Все это время, с начала лета и до конца осени, я знал про нее буквально все. Я знал ее расписание на завтра и даже на послезавтра. Знал, где живет ее первый муж и где живет второй муж, и примерно представлял, где живет третий, хотя мимо вот именно этого дома меня никогда не водили, он был какой-то невесомый, ненадежный, несуществующий – и дом, и муж. Я знал темы всех ее статей и читал их в рукописи. Я ходил вместе с ней на интервью, дожидаясь в подъезде. Час, два, три, не имело значения. Я знал, когда она уезжает в командировку и когда возвращается, сколько денег ей выдали в бухгалтерии, и сколько она должна, и сколько останется до получки. Я знал тему ее очередного партсобрания. Вместе с ней я забирал рукопись у автора, осенние туфли из ремонта, посылку с грецкими орехами и вареньем от мамы с Киевского вокзала, вместе с ней отдавал прочитанные книги, забывал зонтик и возвращался за ним обратно в редакцию в дождливый день. А дождливых дней становилось все больше и больше.

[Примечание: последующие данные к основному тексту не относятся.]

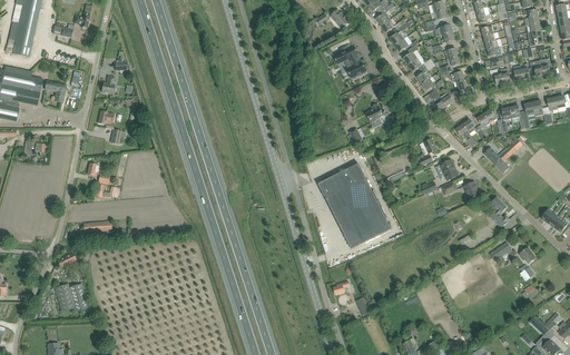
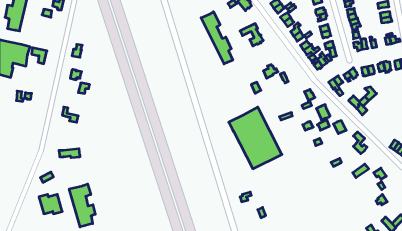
building: none -> [201,12,233,64]
building: none -> [69,184,95,227]

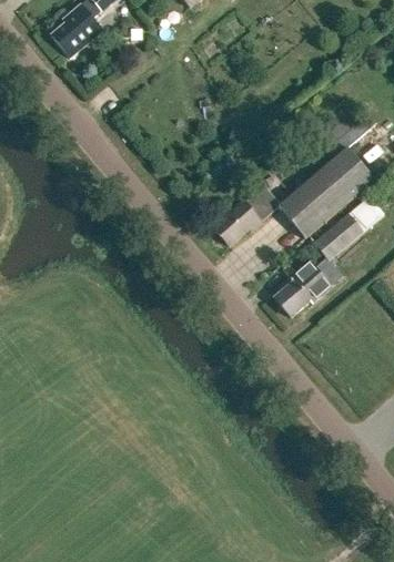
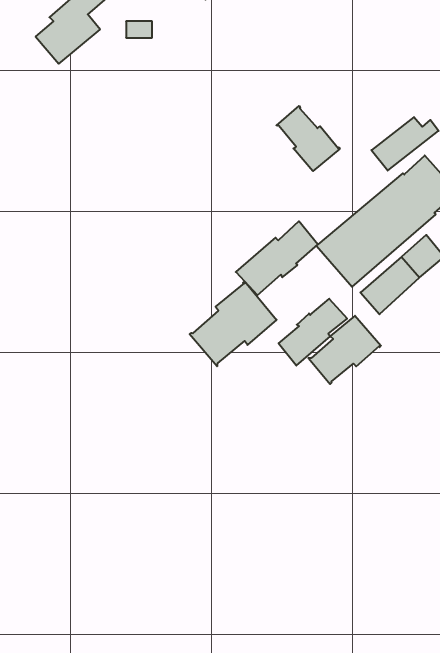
building: none -> [276,106,340,171]
building: none -> [190,282,277,366]
building: none -> [279,299,347,366]

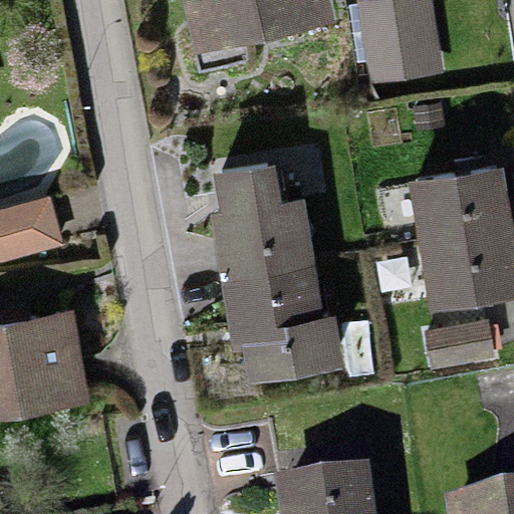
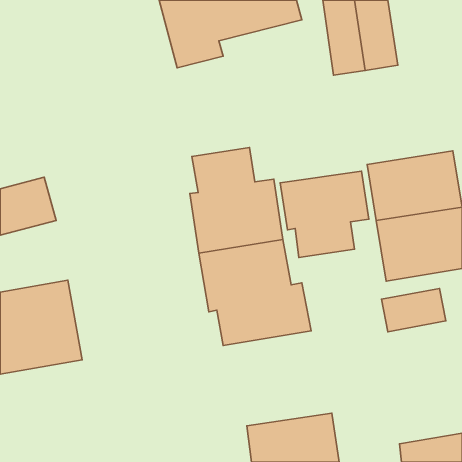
building: none -> [280,171,369,257]

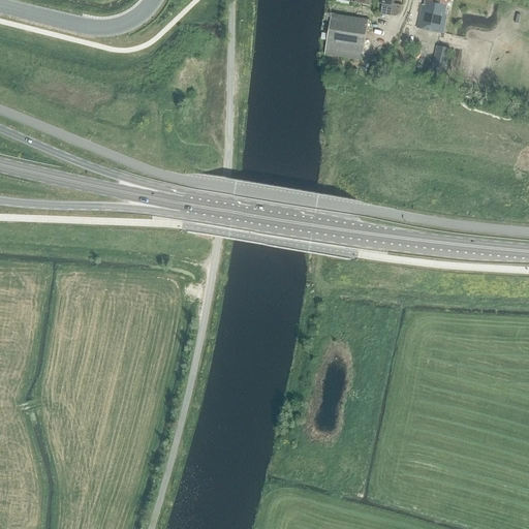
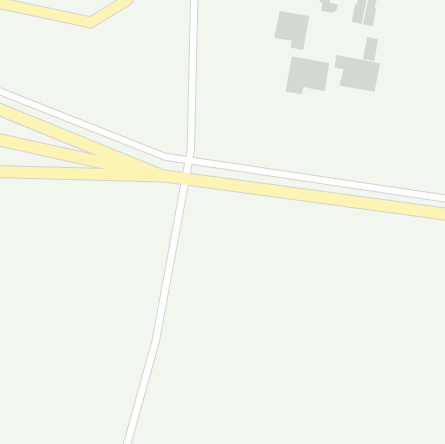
building: none -> [334,54,381,93]
building: none -> [285,56,330,95]

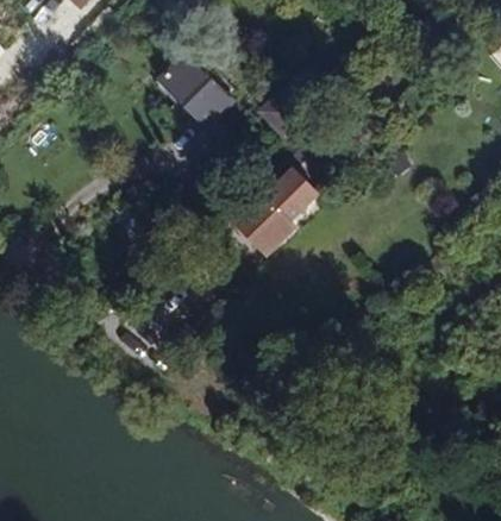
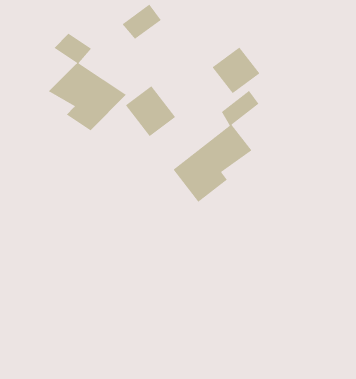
building: [174,70,230,125] -> [125,85,176,137]
building: none -> [48,33,127,131]

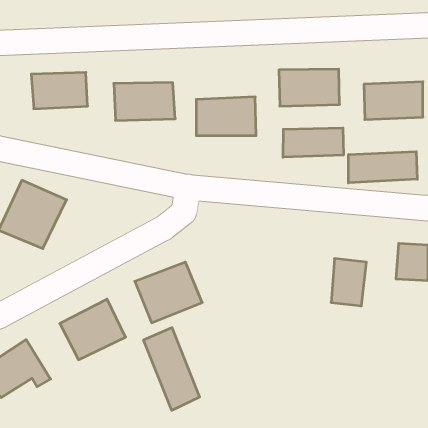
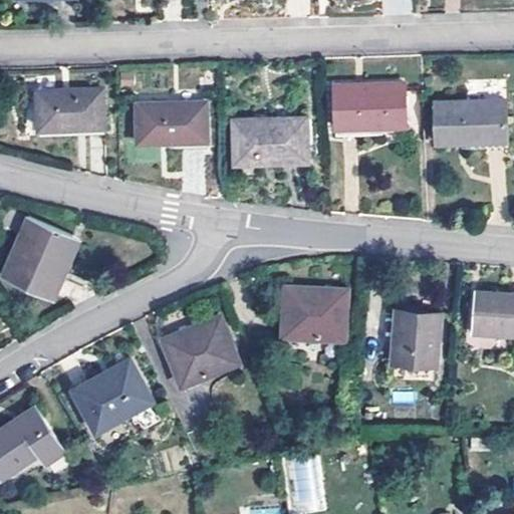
building: [283,128,343,157] -> none
building: [348,152,417,183] -> none
building: none -> [281,286,346,344]
building: [144,328,200,410] -> none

Я еще не знал тогда, что это станет моей кармой. Все последующие за ней девушки – словно повинуясь той, самой первой, матрице – станут таскать меня за собой повсюду. Как чемодан без ручки, который носить неудобно, а выбросить жалко. Сколько часов я провел в этих бесконечных бессмысленных перемещениях из точки А в точку Б, знакомясь с незнакомцами, сопровождая несуществующие отношения и переживая внутри себя нелепые страсти.